Through the course of this work, different molecules have been examined separately on several surfaces. This has been beneficial in understanding their individual behaviours, however the next step seems clear, to take this information and combine the molecules on the same surface.
Taking the dechlorinated Mn(III)TPP/Ag(111) system as the starting point, fullerenes can act as ligands in organometallic chemistry, and their size is comparable with that of the TPP molecule, so it is possible that the C60 may ligate to the undercoordinated Mn(III) centre. This would be an interesting result, as C60 has been shown to form a 1:1 mixture with octaethyl-porphyrins, but to completely replace the first layer of TPP on Ag(110) [230, 231].
Control over the orientation of a C60 molecule adsorbed on top of a CeTPP dyad has been shown using STM, with large changes in the conductance depending on the C60 orientation . If the C60 was more strongly bound to the porphyrin however, as in the case of C60 ligating to MnTPP, it may not be possible to switch its orientation using the STM tip, but their relative orientation may determine charge injection through the system, and so it may be possible to distinguish between C60 orientations by their apparent height in STM even at room temperature.
On the Ag(111) surface, the number and size of substituent groups has been shown to determine the ordering of fullerene/porphyrin adlayers , and so it may be interesting to compare the small, linear NiDPP molecules’ effect on the co-adsorption with the square MnClTPP molecules.

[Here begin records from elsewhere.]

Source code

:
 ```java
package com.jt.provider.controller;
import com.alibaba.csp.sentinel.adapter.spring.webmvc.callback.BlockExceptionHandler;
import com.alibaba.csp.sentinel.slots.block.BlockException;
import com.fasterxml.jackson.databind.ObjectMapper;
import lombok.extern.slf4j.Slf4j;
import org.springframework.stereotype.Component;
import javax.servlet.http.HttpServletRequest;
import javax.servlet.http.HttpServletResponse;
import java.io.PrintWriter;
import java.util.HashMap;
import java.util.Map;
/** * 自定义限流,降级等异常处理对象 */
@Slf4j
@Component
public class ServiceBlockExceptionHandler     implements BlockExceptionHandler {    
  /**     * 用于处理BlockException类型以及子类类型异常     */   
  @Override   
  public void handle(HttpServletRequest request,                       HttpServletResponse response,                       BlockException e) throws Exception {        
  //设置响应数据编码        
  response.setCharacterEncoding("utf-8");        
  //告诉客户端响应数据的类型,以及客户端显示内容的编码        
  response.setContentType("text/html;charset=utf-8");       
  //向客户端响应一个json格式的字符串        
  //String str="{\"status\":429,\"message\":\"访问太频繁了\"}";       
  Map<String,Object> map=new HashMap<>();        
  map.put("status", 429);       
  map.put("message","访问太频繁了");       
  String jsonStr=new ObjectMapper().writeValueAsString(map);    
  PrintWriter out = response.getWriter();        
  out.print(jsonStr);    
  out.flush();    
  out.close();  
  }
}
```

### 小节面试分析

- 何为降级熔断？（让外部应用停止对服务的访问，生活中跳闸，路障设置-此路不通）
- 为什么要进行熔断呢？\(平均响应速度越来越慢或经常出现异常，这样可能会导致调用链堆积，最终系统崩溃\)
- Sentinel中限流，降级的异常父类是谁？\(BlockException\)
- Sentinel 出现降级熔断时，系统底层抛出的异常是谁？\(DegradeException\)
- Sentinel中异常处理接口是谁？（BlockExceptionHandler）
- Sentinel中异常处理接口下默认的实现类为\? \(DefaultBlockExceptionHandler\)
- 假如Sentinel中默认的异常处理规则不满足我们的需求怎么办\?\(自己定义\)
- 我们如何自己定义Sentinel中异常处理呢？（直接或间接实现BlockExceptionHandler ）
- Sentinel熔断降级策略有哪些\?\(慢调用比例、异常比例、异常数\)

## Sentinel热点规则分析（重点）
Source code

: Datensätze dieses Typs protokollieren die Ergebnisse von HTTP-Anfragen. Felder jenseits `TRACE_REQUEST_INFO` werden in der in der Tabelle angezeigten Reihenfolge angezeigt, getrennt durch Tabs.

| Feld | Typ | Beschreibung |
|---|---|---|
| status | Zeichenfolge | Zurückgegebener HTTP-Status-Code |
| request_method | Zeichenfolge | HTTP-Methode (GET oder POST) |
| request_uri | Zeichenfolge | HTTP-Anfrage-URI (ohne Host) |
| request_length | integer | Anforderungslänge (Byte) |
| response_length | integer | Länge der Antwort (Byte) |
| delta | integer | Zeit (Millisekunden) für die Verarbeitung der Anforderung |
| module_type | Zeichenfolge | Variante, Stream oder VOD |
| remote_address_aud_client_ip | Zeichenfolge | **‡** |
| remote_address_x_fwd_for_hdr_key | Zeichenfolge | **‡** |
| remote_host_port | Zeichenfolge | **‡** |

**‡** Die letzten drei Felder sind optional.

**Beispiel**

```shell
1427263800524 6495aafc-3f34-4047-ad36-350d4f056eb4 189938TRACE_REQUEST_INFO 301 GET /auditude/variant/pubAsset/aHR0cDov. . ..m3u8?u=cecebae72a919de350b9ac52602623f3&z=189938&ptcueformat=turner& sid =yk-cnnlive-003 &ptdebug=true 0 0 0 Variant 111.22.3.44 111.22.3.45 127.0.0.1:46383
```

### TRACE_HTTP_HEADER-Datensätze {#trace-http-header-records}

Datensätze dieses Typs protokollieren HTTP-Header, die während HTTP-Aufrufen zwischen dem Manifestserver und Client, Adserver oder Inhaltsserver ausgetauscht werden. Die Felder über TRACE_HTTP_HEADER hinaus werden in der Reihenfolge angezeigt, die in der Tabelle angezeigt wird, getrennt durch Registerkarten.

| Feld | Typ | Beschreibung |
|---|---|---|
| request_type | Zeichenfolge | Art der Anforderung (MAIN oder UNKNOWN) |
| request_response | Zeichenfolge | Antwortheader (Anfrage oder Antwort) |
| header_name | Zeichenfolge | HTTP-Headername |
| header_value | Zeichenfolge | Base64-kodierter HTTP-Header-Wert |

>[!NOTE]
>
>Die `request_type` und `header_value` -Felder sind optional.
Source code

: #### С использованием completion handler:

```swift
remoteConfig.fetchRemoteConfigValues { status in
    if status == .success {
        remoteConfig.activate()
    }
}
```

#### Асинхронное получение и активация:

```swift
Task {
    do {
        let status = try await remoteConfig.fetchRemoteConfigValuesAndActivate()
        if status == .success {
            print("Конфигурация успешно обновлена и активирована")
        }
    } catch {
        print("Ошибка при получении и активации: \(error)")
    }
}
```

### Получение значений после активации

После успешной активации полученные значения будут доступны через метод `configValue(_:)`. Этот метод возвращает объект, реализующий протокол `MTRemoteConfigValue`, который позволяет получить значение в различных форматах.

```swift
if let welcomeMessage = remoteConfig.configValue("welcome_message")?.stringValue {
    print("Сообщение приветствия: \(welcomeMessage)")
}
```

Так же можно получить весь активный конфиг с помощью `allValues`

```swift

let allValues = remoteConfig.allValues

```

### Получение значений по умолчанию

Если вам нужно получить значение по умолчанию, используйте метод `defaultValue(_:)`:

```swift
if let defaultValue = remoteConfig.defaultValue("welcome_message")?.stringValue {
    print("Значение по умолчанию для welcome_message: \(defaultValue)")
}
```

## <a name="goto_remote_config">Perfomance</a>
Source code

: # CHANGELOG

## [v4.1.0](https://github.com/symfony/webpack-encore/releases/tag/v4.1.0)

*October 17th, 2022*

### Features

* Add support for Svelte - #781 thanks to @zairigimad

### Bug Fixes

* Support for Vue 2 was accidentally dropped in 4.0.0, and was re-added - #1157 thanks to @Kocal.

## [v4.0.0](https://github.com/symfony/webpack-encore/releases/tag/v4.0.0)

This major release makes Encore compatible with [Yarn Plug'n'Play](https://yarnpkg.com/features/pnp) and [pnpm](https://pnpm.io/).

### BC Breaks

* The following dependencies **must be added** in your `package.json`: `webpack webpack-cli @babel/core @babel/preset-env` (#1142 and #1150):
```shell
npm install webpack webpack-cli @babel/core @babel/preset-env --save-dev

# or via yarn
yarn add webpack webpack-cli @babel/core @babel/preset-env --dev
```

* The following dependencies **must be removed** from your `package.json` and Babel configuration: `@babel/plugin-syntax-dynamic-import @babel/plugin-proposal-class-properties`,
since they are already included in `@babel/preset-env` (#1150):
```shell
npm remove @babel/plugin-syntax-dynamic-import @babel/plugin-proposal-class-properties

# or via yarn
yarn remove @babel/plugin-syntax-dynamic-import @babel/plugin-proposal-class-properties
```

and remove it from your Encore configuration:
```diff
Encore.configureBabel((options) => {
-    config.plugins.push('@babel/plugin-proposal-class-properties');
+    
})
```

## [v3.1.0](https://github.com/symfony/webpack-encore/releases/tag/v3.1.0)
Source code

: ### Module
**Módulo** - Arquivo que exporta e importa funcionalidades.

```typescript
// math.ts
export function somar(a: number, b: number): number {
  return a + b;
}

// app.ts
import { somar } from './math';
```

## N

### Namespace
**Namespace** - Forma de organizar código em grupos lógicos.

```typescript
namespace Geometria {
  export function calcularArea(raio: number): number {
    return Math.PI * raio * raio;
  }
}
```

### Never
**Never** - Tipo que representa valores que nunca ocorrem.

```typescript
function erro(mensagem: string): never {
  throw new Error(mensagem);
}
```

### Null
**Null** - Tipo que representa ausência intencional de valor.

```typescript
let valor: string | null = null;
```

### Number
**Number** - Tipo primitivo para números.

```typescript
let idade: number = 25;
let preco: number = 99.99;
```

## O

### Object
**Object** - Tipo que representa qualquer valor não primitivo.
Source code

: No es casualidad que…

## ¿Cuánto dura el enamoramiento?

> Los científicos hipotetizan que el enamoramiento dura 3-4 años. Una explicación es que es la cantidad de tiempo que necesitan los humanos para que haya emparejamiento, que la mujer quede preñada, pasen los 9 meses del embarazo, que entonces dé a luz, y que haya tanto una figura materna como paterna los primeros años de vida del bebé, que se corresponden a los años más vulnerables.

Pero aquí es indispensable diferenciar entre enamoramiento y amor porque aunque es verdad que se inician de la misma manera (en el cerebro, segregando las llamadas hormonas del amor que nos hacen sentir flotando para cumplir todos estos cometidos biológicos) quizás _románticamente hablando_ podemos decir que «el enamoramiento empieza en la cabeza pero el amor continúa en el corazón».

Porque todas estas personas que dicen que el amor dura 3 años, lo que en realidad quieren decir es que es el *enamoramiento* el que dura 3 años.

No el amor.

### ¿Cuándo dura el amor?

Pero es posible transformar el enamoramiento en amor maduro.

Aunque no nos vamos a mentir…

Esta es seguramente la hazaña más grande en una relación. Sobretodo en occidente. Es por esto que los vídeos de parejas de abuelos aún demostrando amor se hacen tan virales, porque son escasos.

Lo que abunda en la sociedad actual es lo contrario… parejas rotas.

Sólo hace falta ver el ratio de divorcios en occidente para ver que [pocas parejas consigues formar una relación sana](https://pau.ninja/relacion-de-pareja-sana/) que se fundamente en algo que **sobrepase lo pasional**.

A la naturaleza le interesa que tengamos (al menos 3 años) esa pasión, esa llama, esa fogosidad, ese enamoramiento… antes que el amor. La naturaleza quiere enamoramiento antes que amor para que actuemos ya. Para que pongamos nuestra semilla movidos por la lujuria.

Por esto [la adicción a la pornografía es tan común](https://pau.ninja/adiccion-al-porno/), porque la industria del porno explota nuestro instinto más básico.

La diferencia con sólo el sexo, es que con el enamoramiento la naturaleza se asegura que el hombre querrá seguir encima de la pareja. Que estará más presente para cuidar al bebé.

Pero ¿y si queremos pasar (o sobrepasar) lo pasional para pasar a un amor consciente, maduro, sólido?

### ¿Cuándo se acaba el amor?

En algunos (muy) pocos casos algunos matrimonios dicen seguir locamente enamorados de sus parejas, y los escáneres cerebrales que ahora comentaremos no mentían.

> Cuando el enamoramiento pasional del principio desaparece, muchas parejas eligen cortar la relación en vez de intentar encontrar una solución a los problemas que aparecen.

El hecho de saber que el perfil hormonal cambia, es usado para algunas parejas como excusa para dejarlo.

Another interesting avenue of exploration would be to test the effect of other gases on the Mn(III)TPP/Ag(111) system. If the central Mn(III) ion could be shown to bind selectively to other oxygen-containing gases such as CO, CO2 or the oxides of nitrogen: combustion by-product NO; greenhouse gas N2O; or pollutant and toxin NO2; the molecule’s sensitivity and selectivity as a gas sensor could be examined, which could have prospects for future applications.